- _TRY IT_:
Pull out the text lines from each of the rows below, copying them character for character, and leave the pictures out of your answer.
┌──
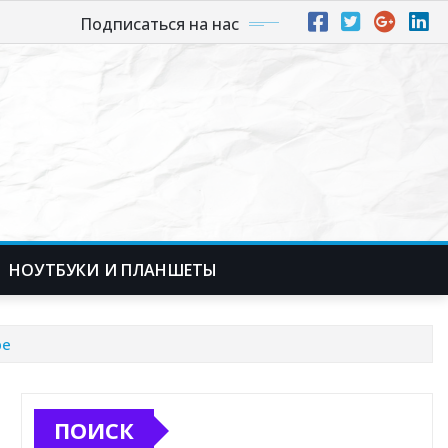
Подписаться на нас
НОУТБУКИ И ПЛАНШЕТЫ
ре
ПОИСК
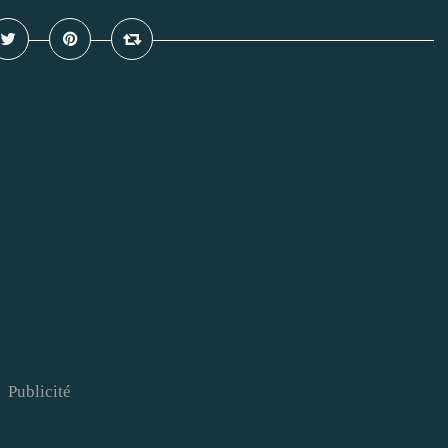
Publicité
└──
- _EXERCISE SOLUTION_:
Подписаться на нас
НОУТБУКИ И ПЛАНШЕТЫ
ре
ПОИСК
Publicité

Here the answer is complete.